CASIA OpenIR  > 毕业生  > 硕士学位论文
基于内在动机的深度强化学习探索策略研究
陈忠鹏
2024-05-14
Pages82
Subtype硕士
Abstract

设计探索策略是深度强化学习领域中的一个研究热点和难点,尤其是在稀疏奖励环境中。目前,深度强化学习算法通常使用经典的探索策略,如Epsilon-greedy,来引导智能体进行探索。然而,这些经典探索策略难以解决智能体在稀疏奖励环境中遇到的硬探索问题。基于内在动机的探索策略是目前解决稀疏奖励环境中硬探索问题的有效方法,内在动机指的是高等生物在学习过程中往往会在没有外部刺激的情况下自发地探索陌生、未知的环境以提升自身在环境中的适应能力。受此启发,基于内在动机的探索策略通过某些指标将智能体的内在动机形式化为内在奖励信号,以驱动智能体进行探索。所设计的内在奖励的质量好坏会直接影响到智能体的表现,质量差的内在奖励不仅无法为智能体提供有效的探索方向,反而会成为阻碍智能体探索的噪声信号,因此,基于内在动机的探索策略的核心在于如何设计合理的内在奖励。本文针对基于内在动机的探索策略中存在的内在奖励设计问题展开研究,提出了以下三种内在奖励设计方法:

1. 提出了一种基于随机特征计数的内在奖励设计方法(CRF,Count by Random Feature)。该方法先通过随机网络获取原始高维状态的低维随机特征向量,然后将其离散化为二值编码,最后基于此二值编码来统计状态的访问次数,成功地解决了在高维状态环境中无法直接统计状态访问次数的问题,同时,基于随机特征计数的内在奖励设计方法实现简单,无需训练额外的深度神经网络。

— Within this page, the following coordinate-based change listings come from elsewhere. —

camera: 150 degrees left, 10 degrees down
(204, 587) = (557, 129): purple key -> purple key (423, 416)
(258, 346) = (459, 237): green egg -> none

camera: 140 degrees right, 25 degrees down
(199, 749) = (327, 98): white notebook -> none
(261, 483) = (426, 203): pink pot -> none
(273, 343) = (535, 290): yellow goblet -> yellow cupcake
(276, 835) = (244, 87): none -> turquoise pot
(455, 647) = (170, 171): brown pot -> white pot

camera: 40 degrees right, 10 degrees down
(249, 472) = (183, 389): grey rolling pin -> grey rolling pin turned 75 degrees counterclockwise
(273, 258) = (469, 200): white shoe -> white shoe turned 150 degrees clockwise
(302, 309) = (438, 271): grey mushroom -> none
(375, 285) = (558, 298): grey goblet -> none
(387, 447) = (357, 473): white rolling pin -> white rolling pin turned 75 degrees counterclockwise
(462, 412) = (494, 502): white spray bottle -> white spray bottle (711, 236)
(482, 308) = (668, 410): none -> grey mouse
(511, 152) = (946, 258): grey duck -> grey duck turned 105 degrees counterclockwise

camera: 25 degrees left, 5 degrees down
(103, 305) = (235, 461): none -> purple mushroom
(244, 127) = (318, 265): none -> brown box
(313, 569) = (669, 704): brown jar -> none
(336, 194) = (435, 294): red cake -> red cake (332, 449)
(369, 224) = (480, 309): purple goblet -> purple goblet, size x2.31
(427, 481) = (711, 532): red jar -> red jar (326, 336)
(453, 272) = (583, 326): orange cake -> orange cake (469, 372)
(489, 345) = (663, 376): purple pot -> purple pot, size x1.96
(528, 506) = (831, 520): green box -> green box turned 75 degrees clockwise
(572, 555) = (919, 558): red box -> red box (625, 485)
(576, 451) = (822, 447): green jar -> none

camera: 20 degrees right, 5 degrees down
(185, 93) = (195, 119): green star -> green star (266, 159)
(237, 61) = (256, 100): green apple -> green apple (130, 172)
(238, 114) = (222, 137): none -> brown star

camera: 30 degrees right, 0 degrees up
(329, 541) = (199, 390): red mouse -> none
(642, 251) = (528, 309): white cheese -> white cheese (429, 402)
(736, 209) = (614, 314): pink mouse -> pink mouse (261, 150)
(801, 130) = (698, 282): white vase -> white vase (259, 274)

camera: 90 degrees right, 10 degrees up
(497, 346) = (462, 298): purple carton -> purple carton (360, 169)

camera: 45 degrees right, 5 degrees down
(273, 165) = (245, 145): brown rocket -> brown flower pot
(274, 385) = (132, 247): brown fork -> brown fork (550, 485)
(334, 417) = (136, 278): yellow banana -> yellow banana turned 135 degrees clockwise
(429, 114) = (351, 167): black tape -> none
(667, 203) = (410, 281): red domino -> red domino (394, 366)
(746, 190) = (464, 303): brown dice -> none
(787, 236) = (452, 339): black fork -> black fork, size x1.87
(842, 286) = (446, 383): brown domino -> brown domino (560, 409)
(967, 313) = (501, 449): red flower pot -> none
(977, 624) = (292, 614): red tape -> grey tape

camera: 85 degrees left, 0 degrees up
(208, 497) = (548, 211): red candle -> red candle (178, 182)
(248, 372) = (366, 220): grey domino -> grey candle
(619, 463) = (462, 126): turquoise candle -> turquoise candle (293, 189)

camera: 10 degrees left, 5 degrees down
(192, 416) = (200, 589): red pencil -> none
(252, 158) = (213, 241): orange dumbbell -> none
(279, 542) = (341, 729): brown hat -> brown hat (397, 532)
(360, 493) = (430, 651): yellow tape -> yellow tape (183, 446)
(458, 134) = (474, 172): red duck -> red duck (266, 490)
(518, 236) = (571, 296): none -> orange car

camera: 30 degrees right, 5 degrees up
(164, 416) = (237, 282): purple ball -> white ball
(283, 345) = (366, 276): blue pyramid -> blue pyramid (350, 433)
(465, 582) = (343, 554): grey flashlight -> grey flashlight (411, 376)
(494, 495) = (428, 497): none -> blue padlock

2. 提出了一种基于条件生成对抗网络的内在奖励设计方法(CGAN-ICM,Conditional Generative Adversarial Network-Inverse Curiosity Module)。该方法利用条件生成对抗网络来建模强化学习环境中的状态转移动力学规律,然后利用生成器输出的多个不同下一状态预测值的平均预测误差作为驱动智能体进行探索的内在奖励信号。CGAN-ICM能够只通过一个生成器和一个判别器实现多个前向模型的预测输出任务,从而解决了在Disagreement$^{\citep{pathak2019self}}$中训练多个前向模型需要消耗大量计算资源和时间的问题。此外,CGAN-ICM可以看作是ICM$^{\citep{pathak2017curiosity}}$的集成学习版本,其通过多个预测输出的平均预测误差来衡量状态新颖度的做法能够获得比ICM更具备统计意义的结果。

3. 提出了一种基于全局视角和局部视角的内在奖励设计方法(CEMP,Continuous Exploration via Multiple Perspectives)。在基于内在动机的探索策略这一研究领域中的大部分工作主要通过全局视角或局部视角等单一视角来衡量状态的新颖度从而推导出每个状态对应的内在奖励,然而,从全局视角衡量状态的新颖度存在一个显著缺点,即状态的新颖度和对应的内在奖励会逐渐衰减,这种衰减的内在奖励无法持续驱动智能体在环境中进行探索。相反,从局部视角衡量状态的新颖度只会盲目地鼓励智能体频繁访问未知的状态,这不利于智能体在学习过程中策略的收敛。CEMP算法通过综合利用全局视角和局部视角下的内在奖励来驱动智能体进行探索,它通过使用局部视角计算的内在奖励来弥补从全局视角计算的内在奖励会逐渐衰减的不足。同时,从局部视角计算的内在奖励能够引导智能体发现更多环境中的新颖轨迹,从而提高智能体学习到最优策略的可能性。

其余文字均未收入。